Similar to list comprehensions, dictionary comprehensions can also have if tests and multiple for clauses:

>>> word = 'letters'
>>> letter_counts = {letter: word.count(letter) for letter in word}
 >>> letter_counts
{'l': 1, 'e': 2, 't': 2, 'r': 1, 's': 1}

We are running a loop over each of the seven letters in the string ‘letters’ and counting how many times that letter appears.

Performance consideration:

Two of our uses of word.count(letter) are a waste of time because we have to count all the e’s twice and all the t’s twice. But, when we count the e’s the second time, we do no harm because we just replace the entry in the dictionary that was already there; the same goes for counting the t’s.

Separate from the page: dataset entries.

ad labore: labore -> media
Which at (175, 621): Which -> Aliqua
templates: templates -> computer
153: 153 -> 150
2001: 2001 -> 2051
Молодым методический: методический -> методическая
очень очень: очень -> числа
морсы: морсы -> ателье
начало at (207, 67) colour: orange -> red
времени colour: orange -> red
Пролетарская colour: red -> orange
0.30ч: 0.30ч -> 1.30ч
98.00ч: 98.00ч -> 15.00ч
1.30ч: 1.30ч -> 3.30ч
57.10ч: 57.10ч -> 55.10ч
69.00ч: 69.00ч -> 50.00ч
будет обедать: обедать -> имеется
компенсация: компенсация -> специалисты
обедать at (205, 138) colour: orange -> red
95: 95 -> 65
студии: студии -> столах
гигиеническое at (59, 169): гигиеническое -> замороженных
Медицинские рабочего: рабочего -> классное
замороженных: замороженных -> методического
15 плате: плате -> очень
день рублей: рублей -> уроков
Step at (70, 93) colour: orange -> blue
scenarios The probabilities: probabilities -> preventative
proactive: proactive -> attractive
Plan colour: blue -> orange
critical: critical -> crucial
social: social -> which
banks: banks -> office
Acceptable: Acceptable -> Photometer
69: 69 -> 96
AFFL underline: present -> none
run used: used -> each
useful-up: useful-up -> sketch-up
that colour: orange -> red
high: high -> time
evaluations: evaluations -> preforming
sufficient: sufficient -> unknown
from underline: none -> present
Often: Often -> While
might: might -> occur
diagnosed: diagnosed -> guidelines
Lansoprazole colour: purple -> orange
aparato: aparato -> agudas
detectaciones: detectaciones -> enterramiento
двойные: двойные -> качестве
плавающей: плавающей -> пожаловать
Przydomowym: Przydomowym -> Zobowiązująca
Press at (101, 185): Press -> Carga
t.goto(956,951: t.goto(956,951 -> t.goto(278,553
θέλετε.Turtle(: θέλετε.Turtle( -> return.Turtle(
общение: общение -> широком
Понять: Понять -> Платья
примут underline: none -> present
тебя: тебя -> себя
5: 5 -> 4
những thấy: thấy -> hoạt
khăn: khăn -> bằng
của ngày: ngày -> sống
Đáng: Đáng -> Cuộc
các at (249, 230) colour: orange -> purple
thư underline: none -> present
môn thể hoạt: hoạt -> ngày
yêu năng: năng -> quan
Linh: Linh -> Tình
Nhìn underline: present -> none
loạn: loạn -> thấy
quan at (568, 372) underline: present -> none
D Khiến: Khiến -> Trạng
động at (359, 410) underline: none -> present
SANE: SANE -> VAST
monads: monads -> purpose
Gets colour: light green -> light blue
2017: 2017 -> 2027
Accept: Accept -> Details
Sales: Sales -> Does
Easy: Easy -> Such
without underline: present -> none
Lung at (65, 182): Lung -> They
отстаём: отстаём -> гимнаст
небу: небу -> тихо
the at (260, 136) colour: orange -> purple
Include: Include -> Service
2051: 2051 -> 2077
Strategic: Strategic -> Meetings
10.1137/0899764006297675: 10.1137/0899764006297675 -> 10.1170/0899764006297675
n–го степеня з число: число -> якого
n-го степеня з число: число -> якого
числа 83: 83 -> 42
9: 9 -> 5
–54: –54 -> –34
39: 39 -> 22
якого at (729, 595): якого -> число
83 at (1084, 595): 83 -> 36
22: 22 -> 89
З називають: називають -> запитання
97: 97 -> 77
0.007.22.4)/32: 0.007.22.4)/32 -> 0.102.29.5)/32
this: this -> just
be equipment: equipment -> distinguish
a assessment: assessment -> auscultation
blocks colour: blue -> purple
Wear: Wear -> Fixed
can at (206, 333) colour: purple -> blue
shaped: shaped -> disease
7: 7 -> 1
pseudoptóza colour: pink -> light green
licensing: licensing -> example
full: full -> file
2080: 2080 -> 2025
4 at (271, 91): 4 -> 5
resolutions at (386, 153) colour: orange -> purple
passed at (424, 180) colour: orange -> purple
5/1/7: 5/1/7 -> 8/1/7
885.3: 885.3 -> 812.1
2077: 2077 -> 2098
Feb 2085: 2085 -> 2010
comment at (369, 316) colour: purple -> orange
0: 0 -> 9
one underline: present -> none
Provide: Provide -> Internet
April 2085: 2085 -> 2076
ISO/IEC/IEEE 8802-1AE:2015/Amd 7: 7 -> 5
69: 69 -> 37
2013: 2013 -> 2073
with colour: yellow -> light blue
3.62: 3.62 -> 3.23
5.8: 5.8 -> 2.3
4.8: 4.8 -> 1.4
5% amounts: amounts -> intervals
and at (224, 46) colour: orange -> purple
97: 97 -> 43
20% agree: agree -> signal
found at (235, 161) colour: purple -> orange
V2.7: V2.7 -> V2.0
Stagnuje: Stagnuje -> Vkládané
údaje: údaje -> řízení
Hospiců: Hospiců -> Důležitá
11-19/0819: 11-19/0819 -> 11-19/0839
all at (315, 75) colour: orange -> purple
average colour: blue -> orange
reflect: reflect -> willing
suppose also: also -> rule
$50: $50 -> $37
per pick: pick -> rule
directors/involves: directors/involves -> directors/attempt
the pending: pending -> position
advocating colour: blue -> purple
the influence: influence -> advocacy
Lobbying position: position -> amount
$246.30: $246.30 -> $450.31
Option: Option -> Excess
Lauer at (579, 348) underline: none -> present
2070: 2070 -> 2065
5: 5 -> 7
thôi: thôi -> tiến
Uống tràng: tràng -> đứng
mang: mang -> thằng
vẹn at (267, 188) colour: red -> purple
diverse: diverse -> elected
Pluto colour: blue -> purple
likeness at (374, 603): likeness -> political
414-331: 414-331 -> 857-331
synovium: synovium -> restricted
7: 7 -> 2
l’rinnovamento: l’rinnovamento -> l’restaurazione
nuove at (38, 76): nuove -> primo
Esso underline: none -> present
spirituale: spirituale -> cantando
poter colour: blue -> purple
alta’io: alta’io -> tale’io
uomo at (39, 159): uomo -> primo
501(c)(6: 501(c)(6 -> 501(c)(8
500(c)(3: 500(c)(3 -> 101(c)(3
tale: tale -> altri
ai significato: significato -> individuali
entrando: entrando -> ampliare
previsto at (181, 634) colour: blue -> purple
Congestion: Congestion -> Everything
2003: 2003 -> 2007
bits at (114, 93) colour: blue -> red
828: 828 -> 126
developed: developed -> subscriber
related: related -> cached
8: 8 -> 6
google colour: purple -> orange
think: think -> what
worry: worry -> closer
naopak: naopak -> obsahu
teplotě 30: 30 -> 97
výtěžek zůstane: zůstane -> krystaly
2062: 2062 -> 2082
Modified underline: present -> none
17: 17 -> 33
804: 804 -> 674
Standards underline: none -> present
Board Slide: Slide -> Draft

So, the following would have been a teeny bit more Pythonic:

>>> word = 'letters'
>>> letter_counts = {letter: word.count(letter) for letter in set(word)}
>>> letter_counts
{'t': 2, 'l': 1, 'e': 2, 'r': 1, 's': 1}

The dictionary’s keys are in a different order than the previous example, because iterating set(word) returns letters in a different order than iterating the string word.

Set comprehensions

The simplest version looks like the list and dictionary comprehensions that you’ve just seen:

{ expression for expression in iterable }

The longer versions (if tests, multiple for clauses) are also valid for sets:

>>> a_set = {number for number in range(1,6) if number % 3 == 1}
>>> a_set
{1, 4}

Tuples ?? Tuples do not have comprehensions!!!
But it would appear to work because there’s no exception if you type this:

>>> number_thing = (number for number in range(1, 6))

The thing between the parentheses is a generator comprehension, and it returns a generator object:

>>> type(number_thing)
<class 'generator'>

I’ll get into generators in the later part of this chapter.